Le Monde - Economie, jeudi 5 mai 2011, p. 16
Quel est l'appétit des investisseurs pour les réseaux sociaux ? Une première réponse devait être donnée, mercredi 4 mai, avec l'entrée en Bourse à New York de Renren, clone chinois de Facebook. Alors que depuis des mois les rumeurs de son entrée en Bourse vont bon train, c'est finalement l'entreprise de Pékin qui ouvre le bal. L'ouverture du capital au public de ce réseau social aura valeur de test, sachant que le prochain sur la liste devrait être le réseau social professionnel américain Linkedin.
Dire qu'avant d'être mis sous les projecteurs de la Bourse américaine, Renren possédait une forte notoriété internationale serait mentir. Et pour cause. Son activité est limitée au marché chinois. De plus, comme la plupart des réseaux sociaux, son histoire est courte. Selon la version officielle, tout commence par la création en 2005 d'un réseau social baptisé Xianei pour et par des étudiants chinois. En 2007, il est racheté par la société Oak Pacific Interactive, dont le principal actionnaire est Joseph Chen, l'actuel patron de Renren. Un an plus tard, l'entreprise lève 430 millions de dollars (289,6 millions d'euros) auprès d'investisseurs. Parmi lesquels l'opérateur de télécommunications japonais Softbank qui, à cette occasion, prend près du tiers du capital.

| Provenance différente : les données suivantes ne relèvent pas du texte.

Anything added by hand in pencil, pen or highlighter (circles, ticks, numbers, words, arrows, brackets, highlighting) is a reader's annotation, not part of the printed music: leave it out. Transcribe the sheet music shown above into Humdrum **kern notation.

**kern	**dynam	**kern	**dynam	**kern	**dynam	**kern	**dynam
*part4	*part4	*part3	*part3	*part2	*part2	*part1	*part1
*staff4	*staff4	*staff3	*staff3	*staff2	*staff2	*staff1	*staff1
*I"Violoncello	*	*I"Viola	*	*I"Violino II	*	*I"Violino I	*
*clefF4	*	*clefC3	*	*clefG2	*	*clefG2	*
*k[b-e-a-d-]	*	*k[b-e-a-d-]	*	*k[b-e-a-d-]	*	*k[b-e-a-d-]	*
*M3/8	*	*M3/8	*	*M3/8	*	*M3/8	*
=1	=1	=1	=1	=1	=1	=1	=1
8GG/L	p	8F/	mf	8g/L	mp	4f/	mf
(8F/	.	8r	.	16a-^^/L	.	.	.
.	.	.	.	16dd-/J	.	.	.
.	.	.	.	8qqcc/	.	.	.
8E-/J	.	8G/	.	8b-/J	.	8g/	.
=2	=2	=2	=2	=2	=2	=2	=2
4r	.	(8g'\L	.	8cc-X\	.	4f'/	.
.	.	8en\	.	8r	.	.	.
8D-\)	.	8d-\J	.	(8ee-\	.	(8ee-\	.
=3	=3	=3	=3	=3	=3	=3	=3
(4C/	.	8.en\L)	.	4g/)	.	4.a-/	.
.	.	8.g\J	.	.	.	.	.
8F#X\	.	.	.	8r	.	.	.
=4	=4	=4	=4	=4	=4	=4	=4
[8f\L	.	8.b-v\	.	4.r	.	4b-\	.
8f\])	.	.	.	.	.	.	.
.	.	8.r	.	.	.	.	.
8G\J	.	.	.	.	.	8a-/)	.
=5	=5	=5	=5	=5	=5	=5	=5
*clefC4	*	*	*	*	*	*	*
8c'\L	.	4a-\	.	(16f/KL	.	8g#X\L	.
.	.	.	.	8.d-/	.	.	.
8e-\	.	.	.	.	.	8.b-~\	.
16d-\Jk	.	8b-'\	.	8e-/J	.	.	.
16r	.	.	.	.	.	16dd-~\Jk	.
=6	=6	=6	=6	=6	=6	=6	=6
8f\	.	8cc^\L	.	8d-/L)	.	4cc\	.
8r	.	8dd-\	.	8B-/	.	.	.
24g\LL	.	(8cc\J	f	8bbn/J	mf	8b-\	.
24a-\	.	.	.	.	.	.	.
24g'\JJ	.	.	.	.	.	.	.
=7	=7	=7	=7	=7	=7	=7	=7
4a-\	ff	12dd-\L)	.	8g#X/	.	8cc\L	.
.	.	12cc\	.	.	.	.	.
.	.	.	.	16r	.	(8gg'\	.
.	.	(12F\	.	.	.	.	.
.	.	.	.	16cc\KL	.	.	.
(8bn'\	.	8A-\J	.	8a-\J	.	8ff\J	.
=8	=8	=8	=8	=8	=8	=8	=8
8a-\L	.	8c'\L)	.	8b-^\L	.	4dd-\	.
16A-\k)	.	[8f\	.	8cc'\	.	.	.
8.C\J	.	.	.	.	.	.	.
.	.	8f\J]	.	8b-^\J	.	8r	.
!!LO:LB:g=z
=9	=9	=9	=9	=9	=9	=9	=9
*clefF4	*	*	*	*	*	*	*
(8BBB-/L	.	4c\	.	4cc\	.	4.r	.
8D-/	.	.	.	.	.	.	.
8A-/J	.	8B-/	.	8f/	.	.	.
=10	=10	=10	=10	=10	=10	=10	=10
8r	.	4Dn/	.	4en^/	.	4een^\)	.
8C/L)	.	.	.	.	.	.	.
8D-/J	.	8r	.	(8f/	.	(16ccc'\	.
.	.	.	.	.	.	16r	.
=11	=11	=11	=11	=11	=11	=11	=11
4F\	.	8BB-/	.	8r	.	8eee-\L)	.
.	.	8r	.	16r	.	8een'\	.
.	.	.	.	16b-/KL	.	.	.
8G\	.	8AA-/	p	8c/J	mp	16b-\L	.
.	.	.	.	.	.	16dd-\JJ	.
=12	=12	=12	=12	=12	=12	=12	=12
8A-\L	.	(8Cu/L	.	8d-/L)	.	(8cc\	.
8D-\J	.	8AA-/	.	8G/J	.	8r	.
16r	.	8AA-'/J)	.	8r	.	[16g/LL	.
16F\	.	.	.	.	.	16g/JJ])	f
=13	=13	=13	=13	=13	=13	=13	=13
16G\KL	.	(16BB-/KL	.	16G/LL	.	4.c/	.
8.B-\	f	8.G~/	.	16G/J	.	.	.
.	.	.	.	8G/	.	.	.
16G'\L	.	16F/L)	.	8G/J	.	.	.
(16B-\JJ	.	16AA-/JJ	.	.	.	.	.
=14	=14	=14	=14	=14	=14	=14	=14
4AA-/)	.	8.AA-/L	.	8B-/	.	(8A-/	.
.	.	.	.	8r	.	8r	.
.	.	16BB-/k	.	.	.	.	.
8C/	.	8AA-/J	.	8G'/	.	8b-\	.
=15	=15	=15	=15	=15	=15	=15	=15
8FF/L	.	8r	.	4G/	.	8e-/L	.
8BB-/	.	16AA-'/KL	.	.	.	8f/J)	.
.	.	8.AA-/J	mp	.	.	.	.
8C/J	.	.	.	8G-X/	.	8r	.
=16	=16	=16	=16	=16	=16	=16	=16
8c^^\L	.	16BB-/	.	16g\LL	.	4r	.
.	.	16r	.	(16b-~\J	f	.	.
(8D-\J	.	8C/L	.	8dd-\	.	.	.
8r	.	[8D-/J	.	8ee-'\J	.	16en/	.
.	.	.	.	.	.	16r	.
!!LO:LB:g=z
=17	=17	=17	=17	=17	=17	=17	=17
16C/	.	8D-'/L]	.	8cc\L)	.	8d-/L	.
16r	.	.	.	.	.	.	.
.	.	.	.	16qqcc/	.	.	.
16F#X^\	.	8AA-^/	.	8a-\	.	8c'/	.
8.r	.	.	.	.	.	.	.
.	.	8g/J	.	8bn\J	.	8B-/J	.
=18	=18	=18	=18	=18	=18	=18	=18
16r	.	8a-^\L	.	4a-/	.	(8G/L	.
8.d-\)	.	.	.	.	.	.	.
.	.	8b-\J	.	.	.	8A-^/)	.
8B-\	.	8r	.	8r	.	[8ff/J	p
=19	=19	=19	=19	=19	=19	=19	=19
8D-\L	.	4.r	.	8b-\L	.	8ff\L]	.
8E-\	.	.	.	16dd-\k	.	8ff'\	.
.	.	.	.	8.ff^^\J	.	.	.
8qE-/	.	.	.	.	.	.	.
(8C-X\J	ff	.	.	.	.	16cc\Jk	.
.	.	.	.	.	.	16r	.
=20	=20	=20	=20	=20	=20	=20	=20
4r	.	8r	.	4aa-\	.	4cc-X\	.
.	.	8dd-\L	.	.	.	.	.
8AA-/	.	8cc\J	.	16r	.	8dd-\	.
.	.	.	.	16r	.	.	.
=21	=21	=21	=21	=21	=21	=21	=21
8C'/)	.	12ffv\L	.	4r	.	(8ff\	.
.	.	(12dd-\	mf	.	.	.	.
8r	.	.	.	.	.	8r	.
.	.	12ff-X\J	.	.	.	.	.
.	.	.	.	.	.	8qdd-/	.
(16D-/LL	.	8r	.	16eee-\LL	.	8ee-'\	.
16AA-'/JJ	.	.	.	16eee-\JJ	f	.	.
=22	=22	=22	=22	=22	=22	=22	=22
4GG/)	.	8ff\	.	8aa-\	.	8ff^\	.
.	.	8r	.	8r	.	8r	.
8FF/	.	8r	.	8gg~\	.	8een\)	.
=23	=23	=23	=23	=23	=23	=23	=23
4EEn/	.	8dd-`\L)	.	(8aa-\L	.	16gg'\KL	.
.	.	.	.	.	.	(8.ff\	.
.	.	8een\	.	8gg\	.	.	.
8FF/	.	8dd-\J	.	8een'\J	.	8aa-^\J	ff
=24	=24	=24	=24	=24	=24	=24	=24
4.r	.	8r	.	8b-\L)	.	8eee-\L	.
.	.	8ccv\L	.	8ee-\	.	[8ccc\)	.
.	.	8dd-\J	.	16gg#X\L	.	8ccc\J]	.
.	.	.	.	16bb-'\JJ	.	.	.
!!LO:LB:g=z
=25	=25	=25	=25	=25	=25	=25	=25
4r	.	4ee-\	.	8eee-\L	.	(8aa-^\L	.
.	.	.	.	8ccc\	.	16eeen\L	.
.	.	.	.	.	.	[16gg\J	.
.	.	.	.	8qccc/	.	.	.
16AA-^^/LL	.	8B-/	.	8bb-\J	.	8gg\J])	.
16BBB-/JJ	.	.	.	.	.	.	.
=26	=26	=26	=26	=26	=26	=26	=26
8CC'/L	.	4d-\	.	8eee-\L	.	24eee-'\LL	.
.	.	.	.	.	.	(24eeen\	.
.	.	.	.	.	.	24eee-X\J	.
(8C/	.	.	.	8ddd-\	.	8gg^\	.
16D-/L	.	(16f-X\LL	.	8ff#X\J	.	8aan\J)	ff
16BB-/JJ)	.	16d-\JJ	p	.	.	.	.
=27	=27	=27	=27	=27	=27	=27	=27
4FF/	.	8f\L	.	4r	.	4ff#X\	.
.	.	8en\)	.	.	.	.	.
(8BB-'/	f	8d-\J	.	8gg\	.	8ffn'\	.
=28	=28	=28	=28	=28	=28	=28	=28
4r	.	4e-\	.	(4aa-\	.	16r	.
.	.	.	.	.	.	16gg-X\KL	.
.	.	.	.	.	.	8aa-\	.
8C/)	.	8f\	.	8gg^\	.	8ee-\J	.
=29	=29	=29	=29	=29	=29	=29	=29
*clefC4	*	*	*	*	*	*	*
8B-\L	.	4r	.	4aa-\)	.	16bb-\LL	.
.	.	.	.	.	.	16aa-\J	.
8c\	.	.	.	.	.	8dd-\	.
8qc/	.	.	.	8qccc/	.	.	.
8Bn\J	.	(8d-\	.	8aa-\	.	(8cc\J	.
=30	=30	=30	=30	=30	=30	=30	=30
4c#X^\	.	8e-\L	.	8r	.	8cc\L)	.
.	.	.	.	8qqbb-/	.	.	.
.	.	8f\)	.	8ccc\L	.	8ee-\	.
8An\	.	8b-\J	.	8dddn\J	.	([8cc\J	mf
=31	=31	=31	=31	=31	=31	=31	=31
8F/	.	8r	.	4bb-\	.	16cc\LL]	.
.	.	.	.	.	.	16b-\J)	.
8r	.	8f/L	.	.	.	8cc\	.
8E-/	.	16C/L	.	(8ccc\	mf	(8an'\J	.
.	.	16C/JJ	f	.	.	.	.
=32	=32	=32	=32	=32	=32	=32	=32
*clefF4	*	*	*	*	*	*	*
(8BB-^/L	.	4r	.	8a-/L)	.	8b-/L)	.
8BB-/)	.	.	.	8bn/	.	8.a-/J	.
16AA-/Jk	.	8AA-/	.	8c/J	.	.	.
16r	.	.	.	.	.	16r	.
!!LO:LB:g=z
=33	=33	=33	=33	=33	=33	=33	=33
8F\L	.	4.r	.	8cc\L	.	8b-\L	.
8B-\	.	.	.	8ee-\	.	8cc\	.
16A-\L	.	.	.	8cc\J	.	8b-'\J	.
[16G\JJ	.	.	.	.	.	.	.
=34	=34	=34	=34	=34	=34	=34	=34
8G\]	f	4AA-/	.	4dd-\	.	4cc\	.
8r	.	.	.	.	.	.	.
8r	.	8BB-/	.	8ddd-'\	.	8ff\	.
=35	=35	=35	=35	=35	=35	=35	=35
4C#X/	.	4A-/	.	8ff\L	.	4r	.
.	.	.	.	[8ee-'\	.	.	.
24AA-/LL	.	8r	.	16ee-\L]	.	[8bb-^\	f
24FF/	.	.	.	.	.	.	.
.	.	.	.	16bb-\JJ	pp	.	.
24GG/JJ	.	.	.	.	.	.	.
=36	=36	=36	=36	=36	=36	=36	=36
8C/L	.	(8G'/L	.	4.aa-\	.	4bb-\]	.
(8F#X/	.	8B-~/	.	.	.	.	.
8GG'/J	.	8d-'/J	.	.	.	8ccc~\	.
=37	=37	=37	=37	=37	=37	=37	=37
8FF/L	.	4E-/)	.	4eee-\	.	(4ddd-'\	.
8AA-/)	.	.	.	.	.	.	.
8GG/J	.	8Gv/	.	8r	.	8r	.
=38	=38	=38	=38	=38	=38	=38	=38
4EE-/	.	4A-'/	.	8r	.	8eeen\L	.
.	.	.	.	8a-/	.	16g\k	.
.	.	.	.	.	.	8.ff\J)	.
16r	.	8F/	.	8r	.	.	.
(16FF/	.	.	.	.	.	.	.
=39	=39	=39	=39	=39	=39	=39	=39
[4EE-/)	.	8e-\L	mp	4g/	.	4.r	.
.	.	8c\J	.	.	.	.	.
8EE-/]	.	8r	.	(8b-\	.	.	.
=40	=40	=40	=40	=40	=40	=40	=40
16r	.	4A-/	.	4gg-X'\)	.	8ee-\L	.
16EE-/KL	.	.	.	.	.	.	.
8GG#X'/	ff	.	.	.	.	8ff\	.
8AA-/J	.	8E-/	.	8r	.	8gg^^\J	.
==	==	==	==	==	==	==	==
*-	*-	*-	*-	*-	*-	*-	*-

En 2010, le réseau social et l'entreprise changent de nom et deviennent Renren, ce qui signifie " tout le monde " en chinois.
Page d'accueil blanche et bleue, liste d'amis, mur virtuel pour afficher photos, vidéos ou commentaires : autant d'éléments qui ont conduit à qualifier Renren de clone de Facebook. Mais le réseau social chinois reste loin derrière son grand frère américain : 117 millions de membres actifs au 31 mars 2011 contre plus de 500 millions à Facebook. Surtout, les revenus ne sont guère comparables. Même si la société créée par Marc Zuckerberg se refuse à livrer ses chiffres, les investisseurs estiment qu'elle a franchi le cap des 2 milliards de dollars de chiffres d'affaires en 2010. Des revenus essentiellement publicitaires. Le chiffre d'affaires de Renren est, lui, passé de 13,8 millions à 76,5 millions de dollars entre 2008 et 2010. La vente d'espace publicitaire représente moins de la moitié de ses revenus. Le réseau social a aussi développé, sous l'enseigne Mop, une offre de jeux vidéo en ligne qu'elle monétise et une offre de commerce en ligne avec le site d'achats groupés Nuomi. Enfin, contrairement à Facebook, Renren est toujours dans le rouge.
Il n'empêche. Renren espère lever 740 millions de dollars en Bourse, ce qui la valoriserait près de 5 milliards de dollars. Soit 65 fois son chiffre d'affaires, un ratio double à celui qui fixe la valorisation de Facebook. Au vu des dernières levées de fonds en janvier 2011, l'américain était valorisé 50 milliards de dollars (25 fois son chiffre d'affaires).
Pour justifier cette valorisation stratosphérique, Renren met en avant le potentiel du marché chinois. Avec 457 millions d'internautes, la Chine a le plus grand bassin de population connectée au monde. Mais le taux de connexion n'est que de 34 %, ce qui laisse supposer une marge de progression considérable. Toutefois, dans son document d'introduction, la liste des risques potentiels pour Renren et ses investisseurs est longue. L'entreprise reconnaît que la compétition est féroce en Chine. Elle est confrontée au groupe Tencent dont la messagerie instantanée QQ a connu un succès fulgurant. Le portail Sina a lancé également Weibo, un service de micro-blogging proche de Twitter, qui progresse très vite. Il y a aussi le réseau social Kaixin001. Sans oublier Facebook qui pourrait nouer un partenariat pour entrer sur ce marché dont il a été banni mi-2009 pour des raisons de censure. Sur le secteur des sites d'achat groupés, la concurrence est encore plus vive, l'américain Groupon tentant une percée en Chine.
Autre ombre au tableau, à la veille de l'introduction en Bourse, le responsable du comité d'audit de Renren, Derek Palschuk, a été contraint de démissionner. Directeur financier de Longtop, une société chinoise également cotée au Nasdaq, il est soupçonné de fraudes comptables dans cette société. Sachant que, auparavant, Renren avait déjà dû amender son document d'introduction en révisant à la baisse le nombre de ses nouveaux membres conquis au premier trimestre 2011.